Start of Recorded data

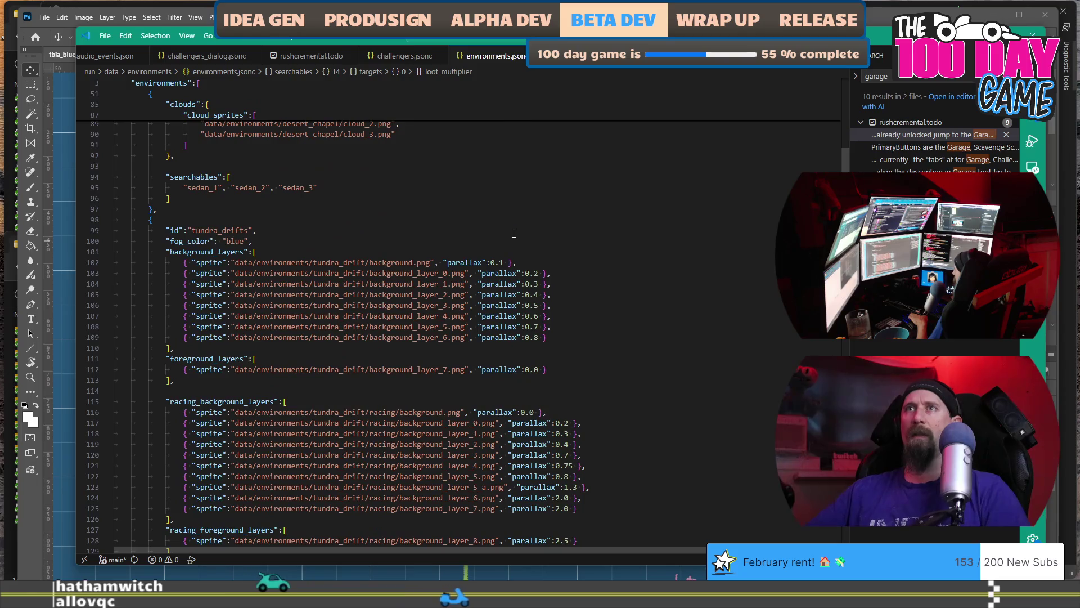
{"action": "scroll", "coordinate": [497, 254], "scroll_direction": "down", "scroll_amount": 16}
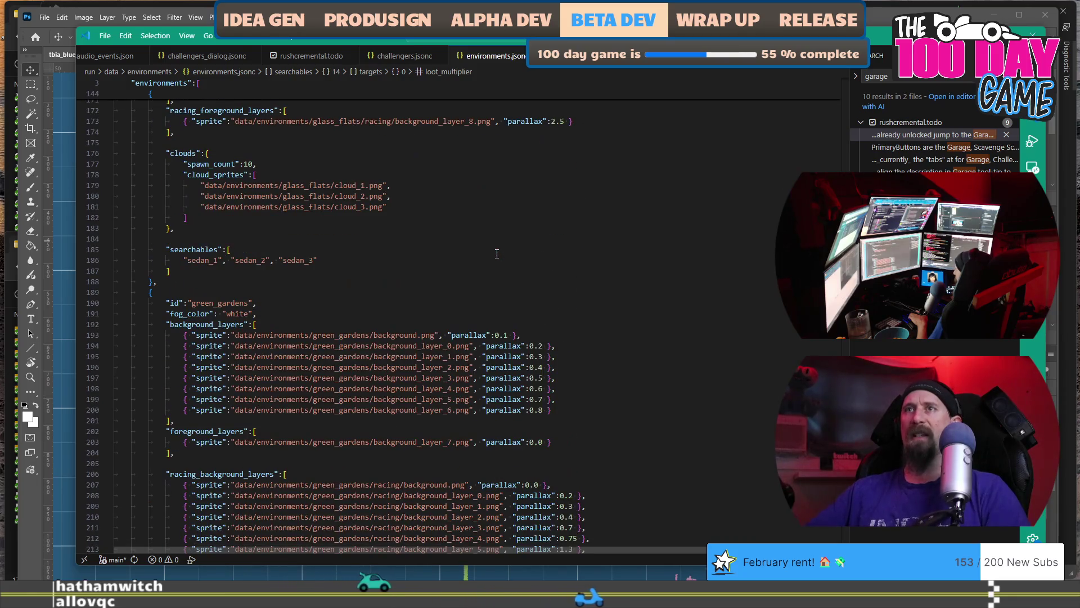
{"action": "scroll", "coordinate": [497, 254], "scroll_direction": "down", "scroll_amount": 4}
{"action": "scroll", "coordinate": [497, 254], "scroll_direction": "down", "scroll_amount": 5}
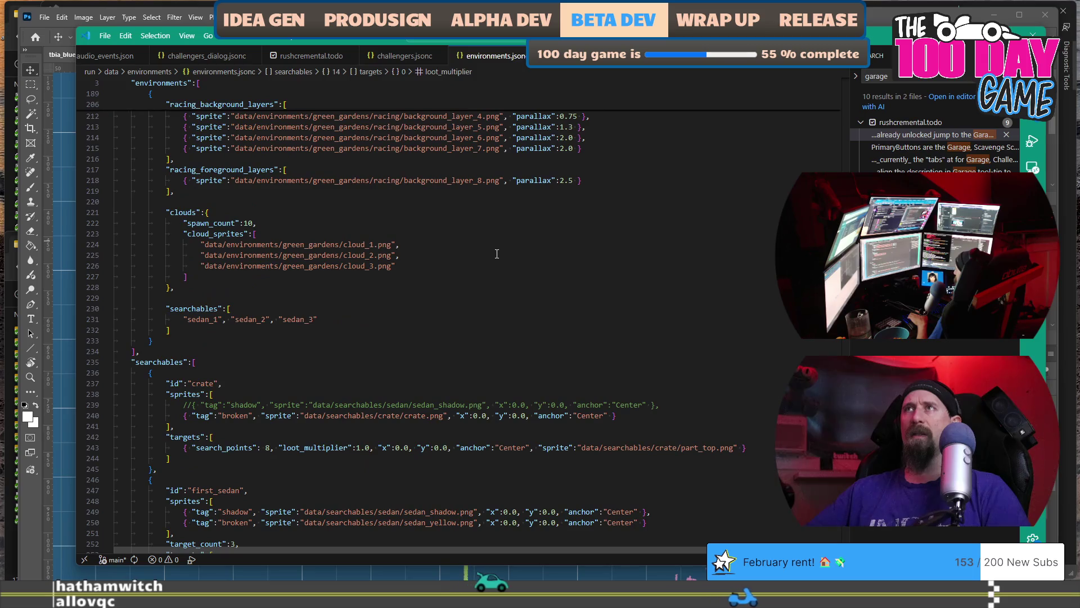
{"action": "left_click", "coordinate": [388, 57]}
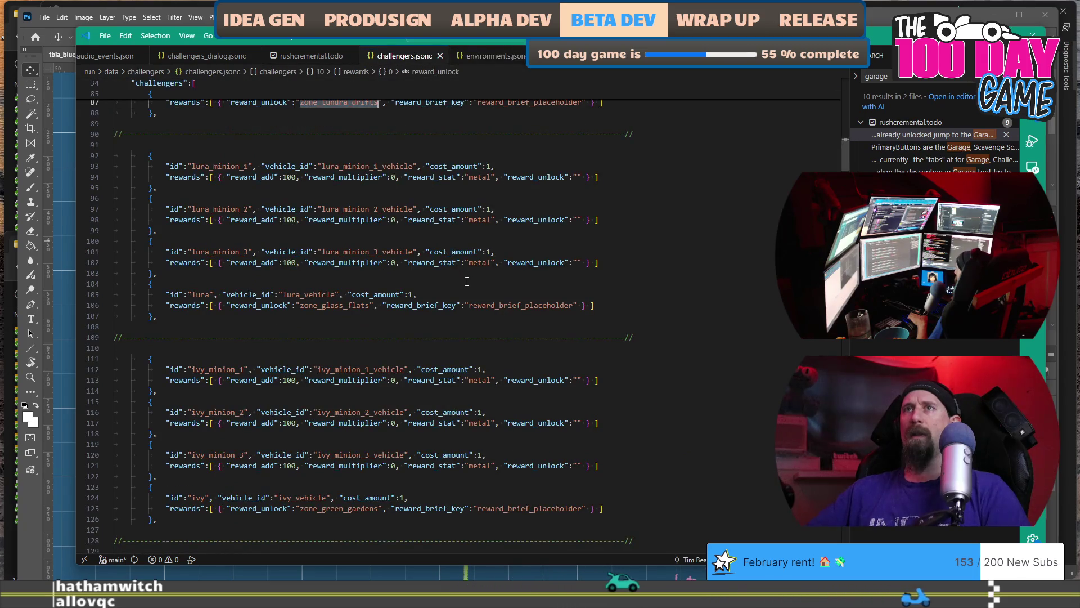
- Select the ivy challenger entries on lines 111–126, then switch to the Google Docs scratch pad
{"action": "scroll", "coordinate": [467, 280], "scroll_direction": "down", "scroll_amount": 6}
{"action": "mouse_move", "coordinate": [158, 351]}
{"action": "left_mouse_down"}
{"action": "mouse_move", "coordinate": [169, 264]}
{"action": "mouse_move", "coordinate": [218, 202]}
{"action": "mouse_move", "coordinate": [141, 186]}
{"action": "left_mouse_up"}
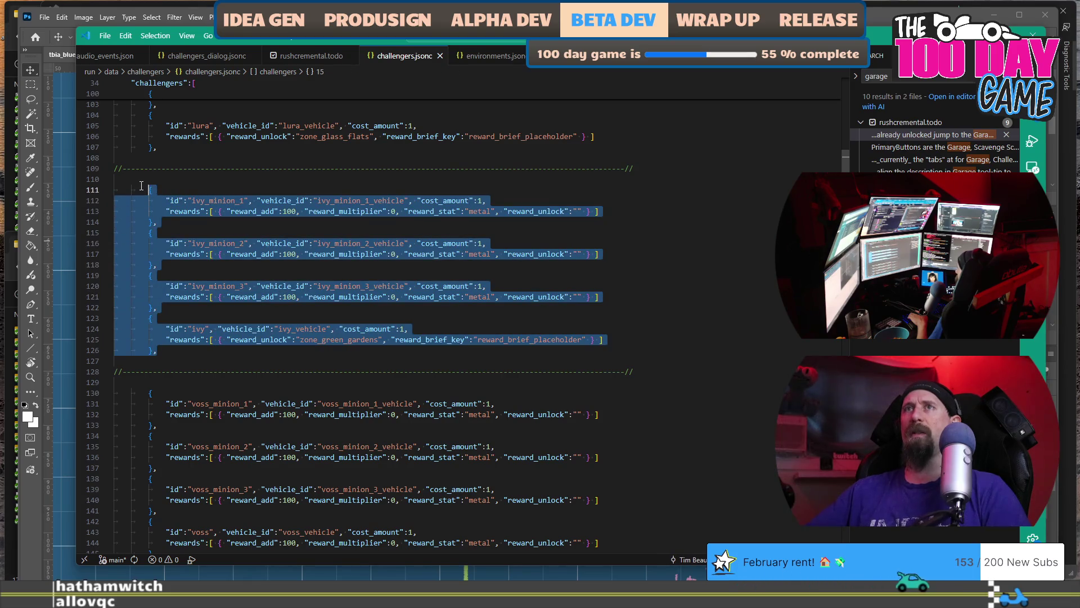
{"action": "scroll", "coordinate": [321, 329], "scroll_direction": "up", "scroll_amount": 5}
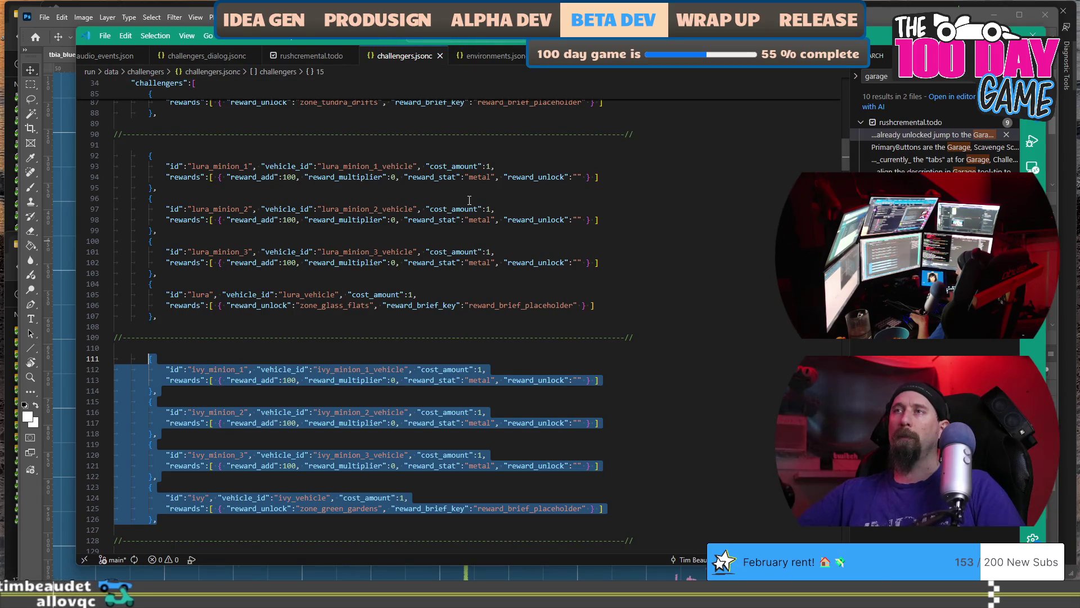
{"action": "key", "text": "alt+Tab"}
{"action": "key", "text": "alt+Tab"}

End of Recorded data

(What you will do) Every line above should be repeated exactly; pictures stay out of the copy.

(Response to this task)
{"action": "scroll", "coordinate": [497, 254], "scroll_direction": "down", "scroll_amount": 16}
{"action": "scroll", "coordinate": [497, 254], "scroll_direction": "down", "scroll_amount": 4}
{"action": "scroll", "coordinate": [497, 254], "scroll_direction": "down", "scroll_amount": 5}
{"action": "left_click", "coordinate": [388, 57]}
- Select the ivy challenger entries on lines 111–126, then switch to the Google Docs scratch pad
{"action": "scroll", "coordinate": [467, 280], "scroll_direction": "down", "scroll_amount": 6}
{"action": "mouse_move", "coordinate": [158, 351]}
{"action": "left_mouse_down"}
{"action": "mouse_move", "coordinate": [169, 264]}
{"action": "mouse_move", "coordinate": [218, 202]}
{"action": "mouse_move", "coordinate": [141, 186]}
{"action": "left_mouse_up"}
{"action": "scroll", "coordinate": [321, 329], "scroll_direction": "up", "scroll_amount": 5}
{"action": "key", "text": "alt+Tab"}
{"action": "key", "text": "alt+Tab"}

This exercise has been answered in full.